UK – Cardinal Nichols and Iraqi bishop bless crucifix that survived Islamic State occupation
At first sight, it appeared nothing had survived the devastation left by Islamic State in the ancient Christian lands of the Nineveh Plain in Iraq. But half buried in the rubble, outside St George’s Church near Alqosh was a crucifix – a battered wooden cross bearing a figure of the crucified Christ.
Cardinal Vincent Nichols and Chaldean Catholic Archbishop Bashar Warda of Erbil met at Archbishop’s House in London to jointly bless this crucifix which had been found in the rubble by Stephen Rasche, chief counsel and projects’ coordinator for the Chaldean Catholic Church. Mr Rasche spotted it half-buried outside St George’s Church, in Baqofah village, near the Iraqi town of Alqosh.

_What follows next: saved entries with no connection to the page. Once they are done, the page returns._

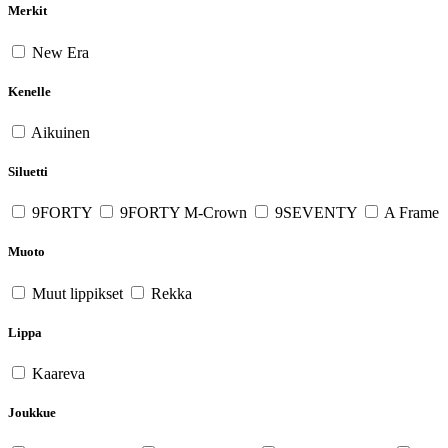
Merkit
New Era
Kenelle
Aikuinen
Siluetti
9FORTY
9FORTY M-Crown
9SEVENTY
A Frame
Muoto
Muut lippikset
Rekka
Lippa
Kaareva
Joukkue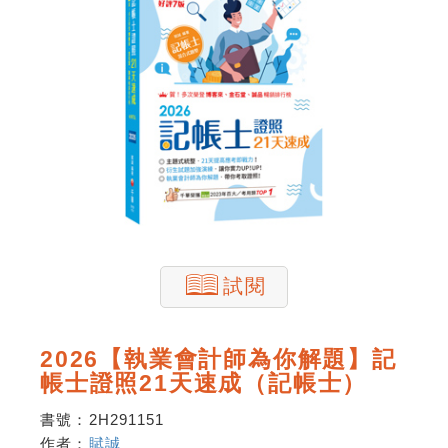
試閱
2026【執業會計師為你解題】記
帳士證照21天速成（記帳士）
書號：
2H291151
作者：
賦誠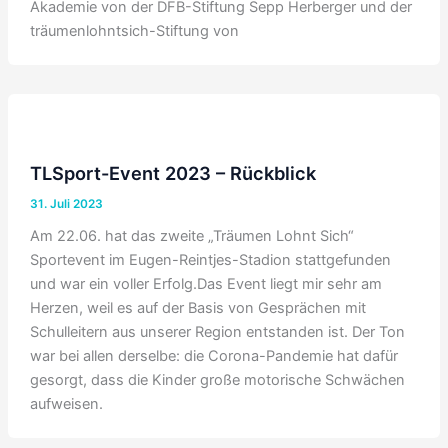
Akademie von der DFB-Stiftung Sepp Herberger und der
träumenlohntsich-Stiftung von
TLSport-Event 2023 – Rückblick
31. Juli 2023
Am 22.06. hat das zweite „Träumen Lohnt Sich“
Sportevent im Eugen-Reintjes-Stadion stattgefunden
und war ein voller Erfolg.Das Event liegt mir sehr am
Herzen, weil es auf der Basis von Gesprächen mit
Schulleitern aus unserer Region entstanden ist. Der Ton
war bei allen derselbe: die Corona-Pandemie hat dafür
gesorgt, dass die Kinder große motorische Schwächen
aufweisen.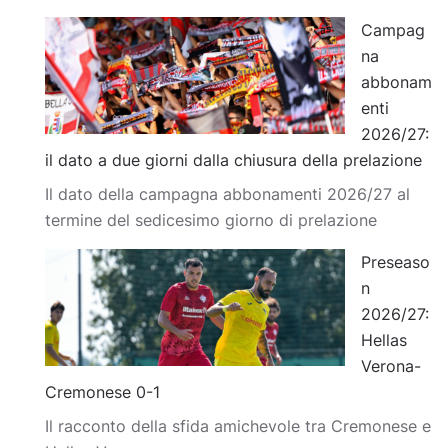
Campag
na
abbonam
enti
2026/27:
il dato a due giorni dalla chiusura della prelazione
Il dato della campagna abbonamenti 2026/27 al
termine del sedicesimo giorno di prelazione
Preseaso
n
2026/27:
Hellas
Verona-
Cremonese 0-1
Il racconto della sfida amichevole tra Cremonese e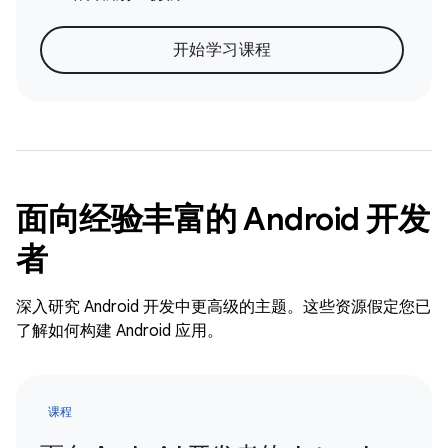
开始学习课程
面向经验丰富的 Android 开发
者
深入研究 Android 开发中更高级的主题。这些资源假定您已
了解如何构建 Android 应用。
课程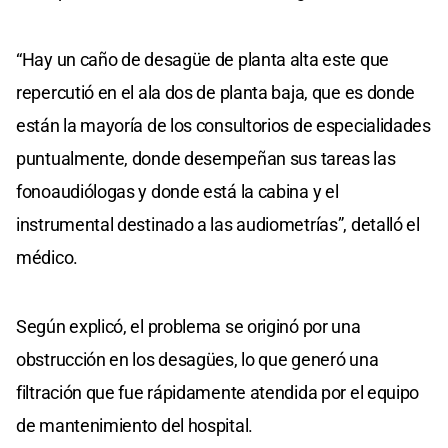
“Hay un caño de desagüe de planta alta este que
repercutió en el ala dos de planta baja, que es donde
están la mayoría de los consultorios de especialidades
puntualmente, donde desempeñan sus tareas las
fonoaudiólogas y donde está la cabina y el
instrumental destinado a las audiometrías”, detalló el
médico.
Según explicó, el problema se originó por una
obstrucción en los desagües, lo que generó una
filtración que fue rápidamente atendida por el equipo
de mantenimiento del hospital.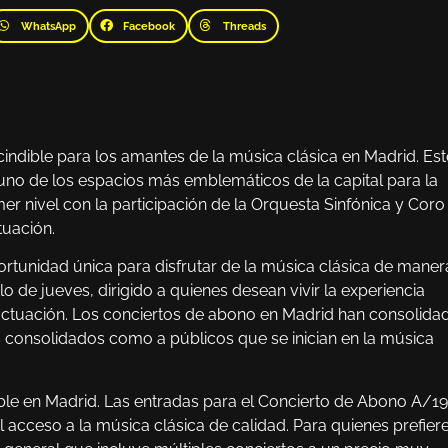
WhatsApp
Facebook
Threads
indible para los amantes de la música clásica en Madrid. Est
 uno de los espacios más emblemáticos de la capital para la
mer nivel con la participación de la Orquesta Sinfónica y Coro
tuación.
tunidad única para disfrutar de la música clásica de maner
o de jueves, dirigido a quienes desean vivir la experiencia
ctuación. Los conciertos de abono en Madrid han consolida
s consolidados como a públicos que se inician en la música
ble en Madrid. Las entradas para el Concierto de Abono A/19
l acceso a la música clásica de calidad. Para quienes prefier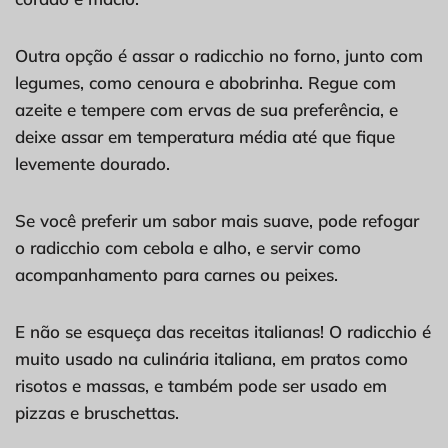
Outra opção é assar o radicchio no forno, junto com
legumes, como cenoura e abobrinha. Regue com
azeite e tempere com ervas de sua preferência, e
deixe assar em temperatura média até que fique
levemente dourado.
Se você preferir um sabor mais suave, pode refogar
o radicchio com cebola e alho, e servir como
acompanhamento para carnes ou peixes.
E não se esqueça das receitas italianas! O radicchio é
muito usado na culinária italiana, em pratos como
risotos e massas, e também pode ser usado em
pizzas e bruschettas.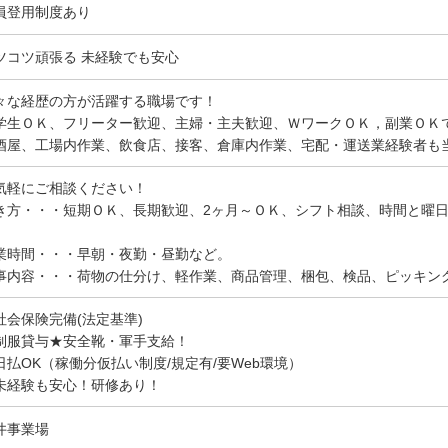
員登用制度あり
ツコツ頑張る 未経験でも安心
々な経歴の方が活躍する職場です！
学生ＯＫ、フリーター歓迎、主婦・主夫歓迎、ＷワークＯＫ，副業ＯＫ
酒屋、工場内作業、飲食店、接客、倉庫内作業、宅配・運送業経験者も
気軽にご相談ください！
き方・・・短期ＯＫ、長期歓迎、2ヶ月～ＯＫ、シフト相談、時間と曜
。
業時間・・・早朝・夜勤・昼勤など。
事内容・・・荷物の仕分け、軽作業、商品管理、梱包、検品、ピッキン
社会保険完備(法定基準)
制服貸与★安全靴・軍手支給！
日払OK（稼働分仮払い制度/規定有/要Web環境）
未経験も安心！研修あり！
井事業場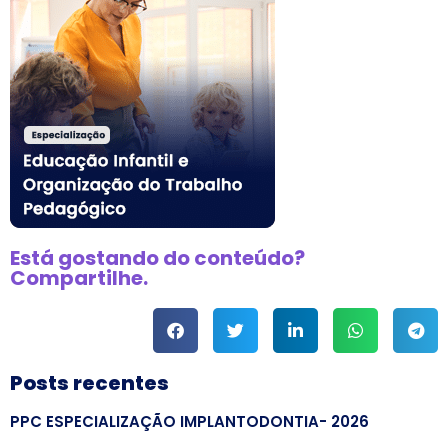
Está gostando do conteúdo?
Compartilhe.
Posts recentes
PPC ESPECIALIZAÇÃO IMPLANTODONTIA- 2026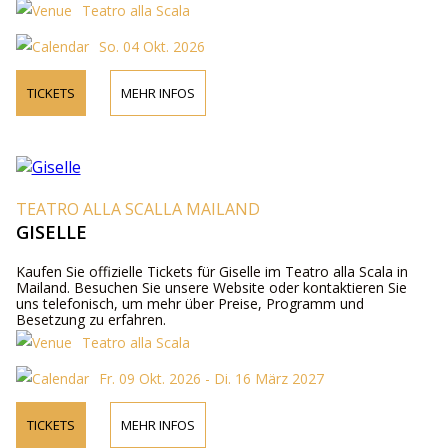
Teatro alla Scala
So. 04 Okt. 2026
TICKETS
MEHR INFOS
TEATRO ALLA SCALLA MAILAND
GISELLE
Kaufen Sie offizielle Tickets für Giselle im Teatro alla Scala in
Mailand. Besuchen Sie unsere Website oder kontaktieren Sie
uns telefonisch, um mehr über Preise, Programm und
Besetzung zu erfahren.
Teatro alla Scala
Fr. 09 Okt. 2026 - Di. 16 März 2027
TICKETS
MEHR INFOS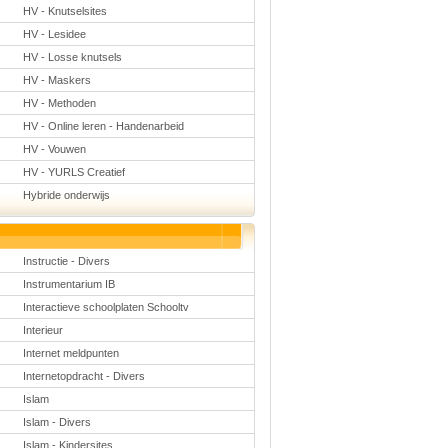
HV - Knutselsites
HV - Lesidee
HV - Losse knutsels
HV - Maskers
HV - Methoden
HV - Online leren - Handenarbeid
HV - Vouwen
HV - YURLS Creatief
Hybride onderwijs
Instructie - Divers
Instrumentarium IB
Interactieve schoolplaten Schooltv
Interieur
Internet meldpunten
Internetopdracht - Divers
Islam
Islam - Divers
Islam - Kindersites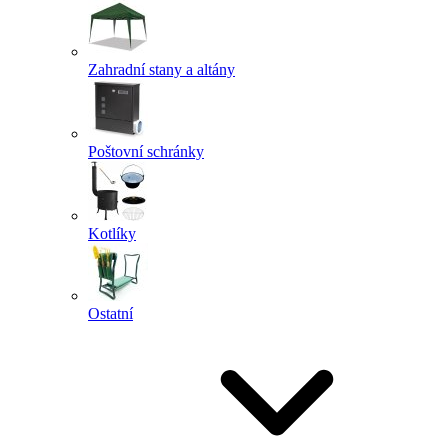
Zahradní stany a altány
Poštovní schránky
Kotlíky
Ostatní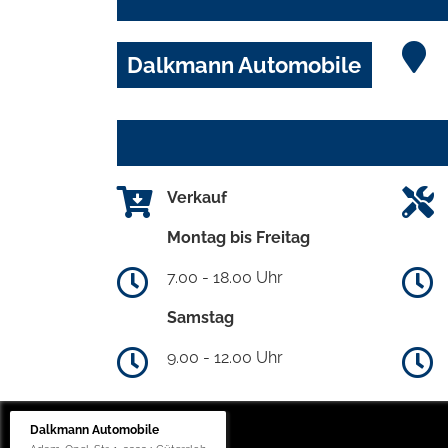
Dalkmann Automobile
Verkauf
Montag bis Freitag
7.00 - 18.00 Uhr
Samstag
9.00 - 12.00 Uhr
Dalkmann Automobile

The blessing ceremony was one of a week-long series of events for Archbishop Warda, organised by Catholic charity Aid to the Church in Need (ACN). These included a private meeting with Prince Charles. ACN helped organise the loan of the crucifix for an exhibition of crosses at Westminster Cathedral in March.
Archbishop Warda was in Britain to raise awareness of the Return to the Roots programme, a scheme part-sponsored by ACN, enabling thousands of Christian families to return home to Nineveh, following the expulsion of ISIS from the region in November.
Earlier in May, an olive tree-planting ceremony was held to mark the beginning of construction of 105 homes in Nineveh Christian-majority towns Karamlesh, Qaraqosh and Bartella. A survey by Aid to the Church in Need showed that nearly 13,000 homes needed to be built.
In meetings and interviews, Archbishop Warda said home repairs were a priority in the nine Christian towns and villages affected, necessitating a delay in refurbishment of the 300 churches and chapels damaged and destroyed during the ISIS occupation of Nineveh.
Archbishop Warda is a member of the Nineveh Reconstruction Committee, which oversees the Return to the Roots scheme. The committee is also a key project partner for ACN’s emergency work for the 100,000 displaced people in the Erbil archdiocese and elsewhere in Kurdish northern Iraq.
In a message to ACN benefactors, he said: “Thank you very much for the help you have given to us in Erbil for your brothers and sisters from Mosul and the Nineveh Plains. It is because of your help that we still have Christians in Iraq.
“It is because of your help that we still have Christian families able to live in decent houses, getting proper medical help and much-needed food packages.”